There are many types of hernia, usually named by the place they occur:
- Inguinal hernias – part of the bowel comes through, appearing as a lump at the groin at the top of the inner thigh
- Femoral hernias – fatty tissue or part of the bowel comes through, appearing as a lump at the groin at the top of the inner thigh
- Umbilical hernias – fatty tissue or part of the bowel comes through, appearing as a lump near the belly button
- Hiatus hernias – part of the stomach pushes up into the chest through the diaphragm. It is not usually visible; the main symptom is heartburn
- Incisional hernias – where tissue comes through a surgical wound that is healing
- Epigastric hernias – where tissue comes through, appearing as a lump above the belly button but below the breastbone
- Spigelian hernias – where part of the bowel comes through at the side of the abdomen
- Diaphragmatic hernias – where organs in the abdomen move up into the chest through an opening, seen most often in babies
- Muscle hernias – where part of the muscle comes through, appearing as a lump.
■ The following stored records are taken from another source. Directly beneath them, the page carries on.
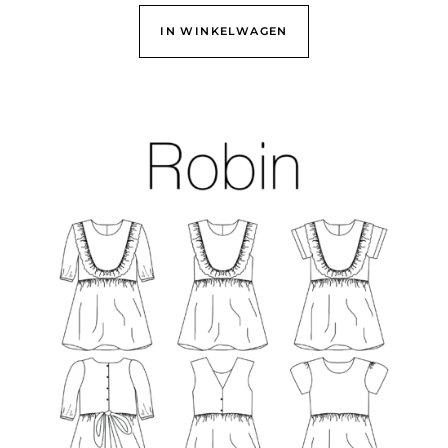
IN WINKELWAGEN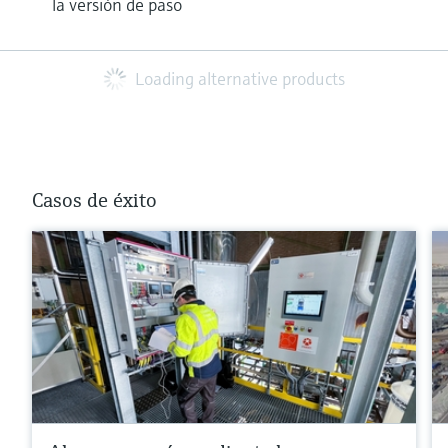
la versión de paso
Loading alternative products
Casos de éxito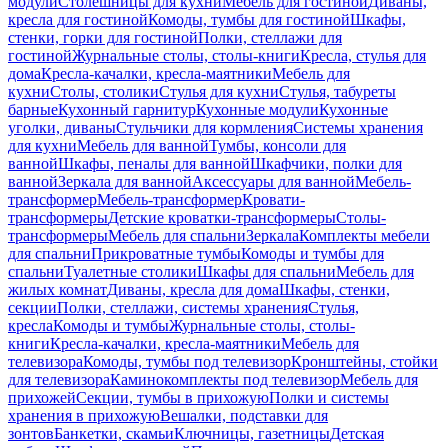
модули
Столешницы для кухни
Мебель для гостиной
Диваны,
кресла для гостиной
Комоды, тумбы для гостиной
Шкафы,
стенки, горки для гостиной
Полки, стеллажи для
гостиной
Журнальные столы, столы-книги
Кресла, стулья для
дома
Кресла-качалки, кресла-маятники
Мебель для
кухни
Столы, столики
Стулья для кухни
Стулья, табуреты
барные
Кухонный гарнитур
Кухонные модули
Кухонные
уголки, диваны
Стульчики для кормления
Системы хранения
для кухни
Мебель для ванной
Тумбы, консоли для
ванной
Шкафы, пеналы для ванной
Шкафчики, полки для
ванной
Зеркала для ванной
Аксессуары для ванной
Мебель-
трансформер
Мебель-трансформер
Кровати-
трансформеры
Детские кроватки-трансформеры
Столы-
трансформеры
Мебель для спальни
Зеркала
Комплекты мебели
для спальни
Прикроватные тумбы
Комоды и тумбы для
спальни
Туалетные столики
Шкафы для спальни
Мебель для
жилых комнат
Диваны, кресла для дома
Шкафы, стенки,
секции
Полки, стеллажи, системы хранения
Стулья,
кресла
Комоды и тумбы
Журнальные столы, столы-
книги
Кресла-качалки, кресла-маятники
Мебель для
телевизора
Комоды, тумбы под телевизор
Кронштейны, стойки
для телевизора
Каминокомплекты под телевизор
Мебель для
прихожей
Секции, тумбы в прихожую
Полки и системы
хранения в прихожую
Вешалки, подставки для
зонтов
Банкетки, скамьи
Ключницы, газетницы
Детская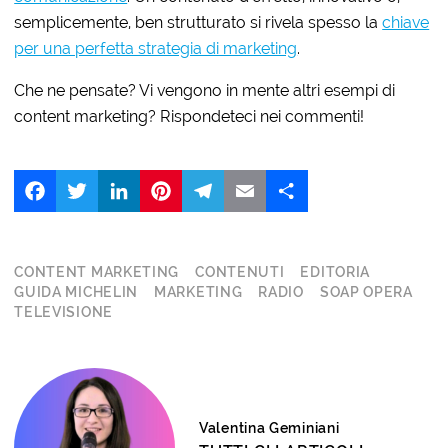
semplicemente, ben strutturato si rivela spesso la
chiave
per una perfetta strategia di marketing
.
Che ne pensate? Vi vengono in mente altri esempi di
content marketing? Rispondeteci nei commenti!
Facebook
Twitter
LinkedIn
Pinterest
Telegram
Email
Share
CONTENT MARKETING
CONTENUTI
EDITORIA
GUIDA MICHELIN
MARKETING
RADIO
SOAP OPERA
TELEVISIONE
Valentina Geminiani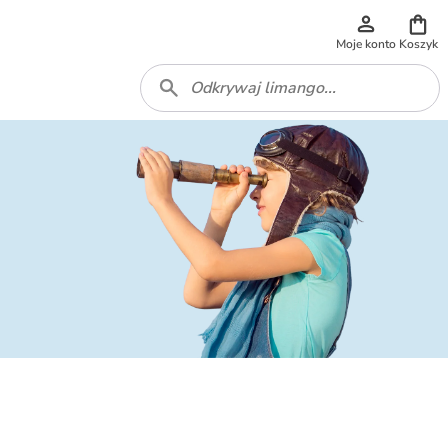
Moje konto
Koszyk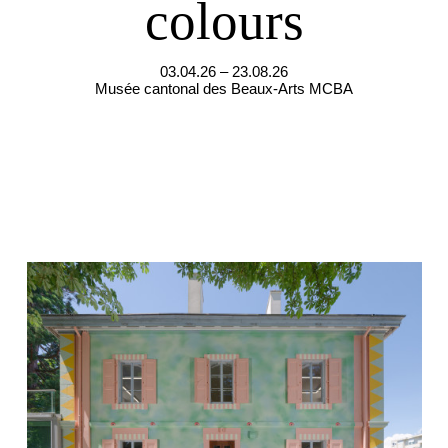
colours
03.04.26 – 23.08.26
Musée cantonal des Beaux-Arts MCBA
Often seen in the legs after injury.
A hernia can usually be diagnosed by a doctor by examination alone. In some cases, an ultrasound scan might be done to assess the extent of the problem and what type of tissue is causing the lump.
Most hernias will not get better without surgery, however they will not necessarily get worse. The need for treatment will be decided based on a number of factors-
- The type of hernia – some types are more likely to cause serious complications
- The content of the hernia – if the hernia contains part of the bowel or muscle tissue, serious complications are more likely
- The symptoms and their impact on life – if you have severe symptoms or the hernia is stopping you from doing something
- Your general health – if you are fit enough to have surgery to repair the hernia
Surgery can be done either through one bigger cut (open surgery) or through several small cuts (keyhole or laparoscopic surgery) to push the lump back into the abdomen and repair the weakness that let it push through.
Serious complications of hernias can occur, so if you have a hernia and you have sudden or severe pain, vomiting, difficulty passing stool or wind, or the hernia becomes hard and painful or cannot be pushed back in, then you should seek urgent medical attention. These symptoms can mean that the blood supply to the organ or tissue in the lump has been cut off (strangulation) or if there is a piece of bowel in the hernia it can become blocked (obstruction). Both of these are life threatening complications so need treatment as soon as possible.